The first recorded incident of organized book burning took place in the Roman Empire in the year 212 BC. The intent to destroy books as a means of preventing the spread of ideas deemed ‘dangerous’ and controlling the narrative of the past has been with us for, apparently, as long as there have been books which suggests that the organized opposition to a book that such as act represents, has little to do with its format and even maybe its contents and a heck of a lot with what it actually does to us, as people. Or rather what it does to our brain.

Consider, for a brief moment, the preposterous idea that a book’s content can change the way someone thinks. I call it preposterous because, until very recently, we had to assume that what made all the difference were the book’s content and given how after reading a book, especially a non-fiction one, we recall barely 10% of it considering a book a threat, logically speaking, must have been little more than a case of misplaced priorities. Picking easy targets, perhaps?

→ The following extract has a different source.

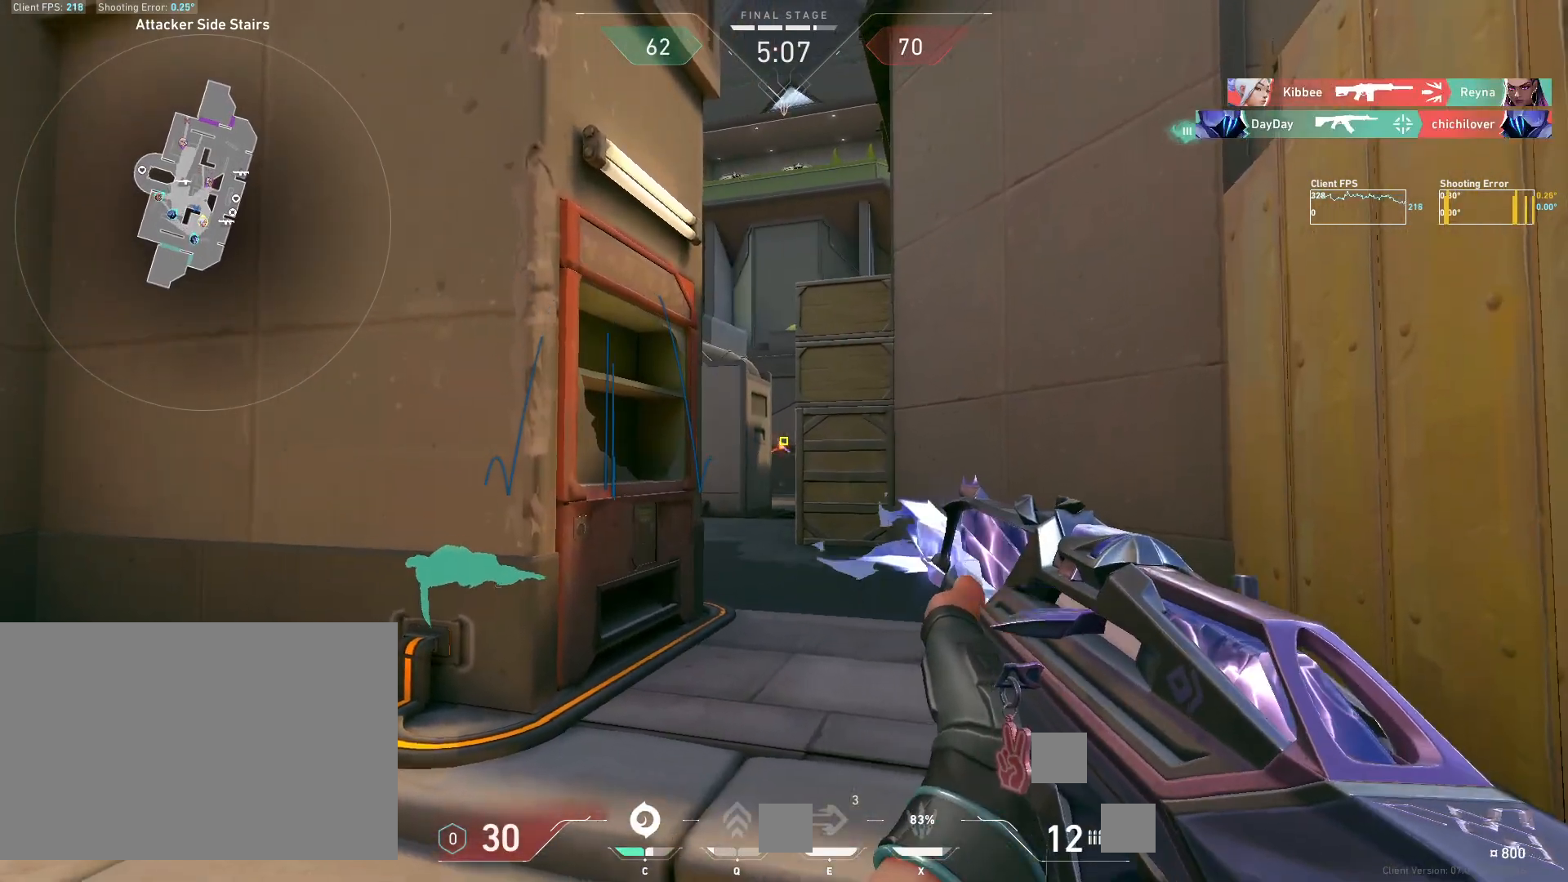
{"keys": [], "mouse": ["left"], "events": [[17, "a", "down"], [67, "mouse_left", "up"], [250, "a", "up"], [417, "mouse_left", "down"]]}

We now know that books work as more than just a means to passively transmit information to us. In order for the brain to access the information contained in a book it needs to first model the world of possibilities the book presents. In the case of a work of fiction, for instance, we model worlds where the choices of characters lead to affairs, romances, murders, wars, revolutions, empire building and coming-of-age situations. All of which we then use in a “what-if?” scenario in our own head to play out alternate options of reality that are not readily available or possible, even, to our experience of daily life.

Is the Dark Knight a vigilante operating outside the law, driven by his own personal childhood trauma or is he a selfless individual sacrificing his own peace of mind to protect those who are helpless and cannot protect themselves? How do we know the difference? Is there one between these two scenarios and what does this say about our sense of right and wrong and the moral code we live by?

It is in answering such questions that the brain proves its true power. Works of non-fiction arguably have an easier in as by default they model the real world and so present easier cases for our brains to model and experience internally. But that makes them also that much harder to dismiss. Non-fiction books contain ideas that subtly transform what we see when we look up from their pages.

Neuroscience tells us that the internal mental modelling that the brain carries out complex modelling processes that evolve the entire brain: emotions, dreams, values, fears, uncertainties as well as the factual aspects of the writing, all come together at once to create a seemingly seamless whole that readers can respond to.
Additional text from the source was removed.